Last night DH and I were unexpectedly kid-free, so we went out for sushi: edamame, miso soup and seaweed salad to start, then shared a sushi/sashimi platter. Walked over to the frozen yogurt shop for dessert.
Tonight, it will be slow cooker eggplant curry with naan. Maybe some sliced cucumbers and avocado on the side.
Mind sharing the recipe? I'm always looking for more vegetable focused slow cooker recipes.
I'd be happy too, but honestly, this one was not a huge success. I got the recipe from our CSA newsletter and it was....missing something. Maybe someone here can offer suggestions for improvement:
1 medium eggplant, cubed
1 onion, diced
1 cup vegetable broth
1 14.5 oz can diced tomatoes, drained
1T curry powder
1/2 T cumin
1 bay leaf
salt, pepper to taste
1/4 t cayenne (optional)
Combine in slow cooker and cook for 4-6 hours on low (I did 6)
What I see missing is extra virgin olive oil and garlic. I would also caramelized the onions a bit first and throw in the spices with them to saute a little to release their aroma. I always add chopped curly parsley and a couple of slices of lemon plus a little lemon juice.
Here is how i make a curry sauce from a recipe I got from a guy who lived in India for some time:
1 T vegetable oil (I use extra virgin olive oil)
1/2 medium white or red onion chopped
2 large cloves garlic, pressed
1 T dried mustard seeds
2 small dried red chilies, optional (or a little cayenne powder might substitute)
1 small carrot, shredded
1/2 tsp ground black pepper
1 tsp. each
1 T of chili powder
2 T curry powder (I avoid ones that are salted)
3 thin slices of lemon
rest of the lemon's juice
1/2 to 1 cup chopped curly parsley leaves
2 cups veg or chicken broth
Heat oil in skillet and saute the onion until it caramelizes a little.
Add the mustard seeds (watch out because they pop around) and saute a little more.
add the carrot, garlic and the chilies and saute for a minute.
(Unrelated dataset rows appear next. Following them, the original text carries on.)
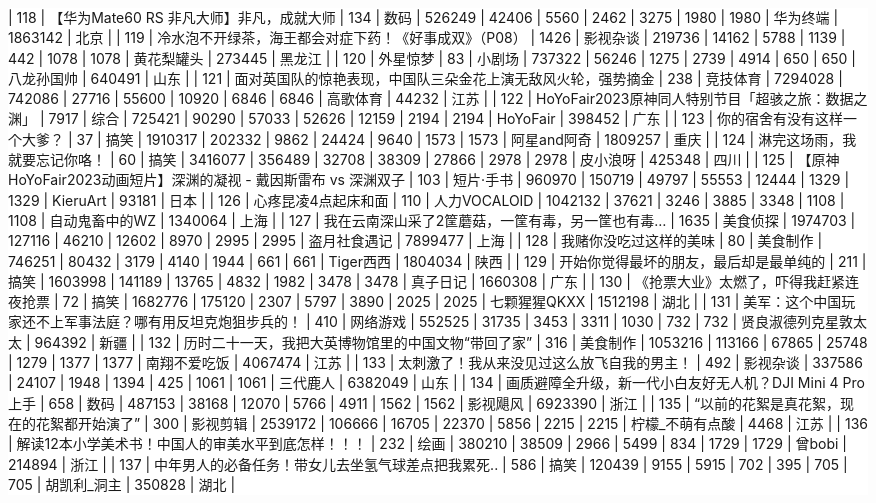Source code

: | 118 | 【华为Mate60 RS 非凡大师】非凡，成就大师                                                                                                                         |           134    | 数码           |   526249 |  42406 |   5560 |   2462 |   3275 |     1980 |     1980 | 华为终端              |  1863142 | 北京       |
| 119 | 冷水泡不开绿茶，海王都会对症下药！《好事成双》（P08）                                                                                                            |          1426    | 影视杂谈       |   219736 |  14162 |   5788 |   1139 |    442 |     1078 |     1078 | 黄花梨罐头            |   273445 | 黑龙江     |
| 120 | 外星惊梦                                                                                                                                                         |            83    | 小剧场         |   737322 |  56246 |   1275 |   2739 |   4914 |      650 |      650 | 八龙孙国帅            |   640491 | 山东       |
| 121 | 面对英国队的惊艳表现，中国队三朵金花上演无敌风火轮，强势摘金                                                                                                     |           238    | 竞技体育       |  7294028 | 742086 |  27716 |  55600 |  10920 |     6846 |     6846 | 高歌体育              |    44232 | 江苏       |
| 122 | HoYoFair2023原神同人特别节目「超骇之旅：数据之渊」                                                                                                               |          7917    | 综合           |   725421 |  90290 |  57033 |  52626 |  12159 |     2194 |     2194 | HoYoFair              |   398452 | 广东       |
| 123 | 你的宿舍有没有这样一个大爹？                                                                                                                                     |            37    | 搞笑           |  1910317 | 202332 |   9862 |  24424 |   9640 |     1573 |     1573 | 阿星and阿奇           |  1809257 | 重庆       |
| 124 | 淋完这场雨，我就要忘记你咯！                                                                                                                                     |            60    | 搞笑           |  3416077 | 356489 |  32708 |  38309 |  27866 |     2978 |     2978 | 皮小浪呀              |   425348 | 四川       |
| 125 | 【原神HoYoFair2023动画短片】深渊的凝视 - 戴因斯雷布 vs 深渊双子                                                                                                  |           103    | 短片·手书      |   960970 | 150719 |  49797 |  55553 |  12444 |     1329 |     1329 | KieruArt              |    93181 | 日本       |
| 126 | 心疼昆凌4点起床和面                                                                                                                                              |           110    | 人力VOCALOID   |  1042132 |  37621 |   3246 |   3885 |   3348 |     1108 |     1108 | 自动鬼畜中的WZ        |  1340064 | 上海       |
| 127 | 我在云南深山采了2筐蘑菇，一筐有毒，另一筐也有毒…                                                                                                                 |          1635    | 美食侦探       |  1974703 | 127116 |  46210 |  12602 |   8970 |     2995 |     2995 | 盗月社食遇记          |  7899477 | 上海       |
| 128 | 我赌你没吃过这样的美味                                                                                                                                           |            80    | 美食制作       |   746251 |  80432 |   3179 |   4140 |   1944 |      661 |      661 | Tiger西西             |  1804034 | 陕西       |
| 129 | 开始你觉得最坏的朋友，最后却是最单纯的                                                                                                                           |           211    | 搞笑           |  1603998 | 141189 |  13765 |   4832 |   1982 |     3478 |     3478 | 真子日记              |  1660308 | 广东       |
| 130 | 《抢票大业》太燃了，吓得我赶紧连夜抢票                                                                                                                           |            72    | 搞笑           |  1682776 | 175120 |   2307 |   5797 |   3890 |     2025 |     2025 | 七颗猩猩QKXX          |  1512198 | 湖北       |
| 131 | 美军：这个中国玩家还不上军事法庭？哪有用反坦克炮狙步兵的！                                                                                                       |           410    | 网络游戏       |   552525 |  31735 |   3453 |   3311 |   1030 |      732 |      732 | 贤良淑德列克星敦太太  |   964392 | 新疆       |
| 132 | 历时二十一天，我把大英博物馆里的中国文物“带回了家”                                                                                                               |           316    | 美食制作       |  1053216 | 113166 |  67865 |  25748 |   1279 |     1377 |     1377 | 南翔不爱吃饭          |  4067474 | 江苏       |
| 133 | 太刺激了！我从来没见过这么放飞自我的男主！                                                                                                                       |           492    | 影视杂谈       |   337586 |  24107 |   1948 |   1394 |    425 |     1061 |     1061 | 三代鹿人              |  6382049 | 山东       |
| 134 | 画质避障全升级，新一代小白友好无人机？DJI Mini 4 Pro上手                                                                                                         |           658    | 数码           |   487153 |  38168 |  12070 |   5766 |   4911 |     1562 |     1562 | 影视飓风              |  6923390 | 浙江       |
| 135 | “以前的花絮是真花絮，现在的花絮都开始演了”                                                                                                                       |           300    | 影视剪辑       |  2539172 | 106666 |  16705 |  22370 |   5856 |     2215 |     2215 | 柠檬_不萌有点酸       |     4468 | 江苏       |
| 136 | 解读12本小学美术书！中国人的审美水平到底怎样！！！                                                                                                               |           232    | 绘画           |   380210 |  38509 |   2966 |   5499 |    834 |     1729 |     1729 | 曾bobi                |   214894 | 浙江       |
| 137 | 中年男人的必备任务！带女儿去坐氢气球差点把我累死..                                                                                                               |           586    | 搞笑           |   120439 |   9155 |   5915 |    702 |    395 |      705 |      705 | 胡凯利_洞主           |   350828 | 湖北       |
Remove chilies if you don't want it too spicy.
Push everything to one side and add the spices, saute for 30 or 40 seconds to release the aroma.
Add the parsley
Add the lemon slices, broth and lemon juice.
I might throw in some fresh ginger, too.
I bring it to a simmer and add the vegetables and cook until done.
We like this a lot, but make it on the stove top. I don't know why someone couldn't make it in a slow cooker. Maybe the lemons would not hold up and you might want to add them later or something.
Anyway, for what it's worth...and now I know what I'm having for dinner. tonight.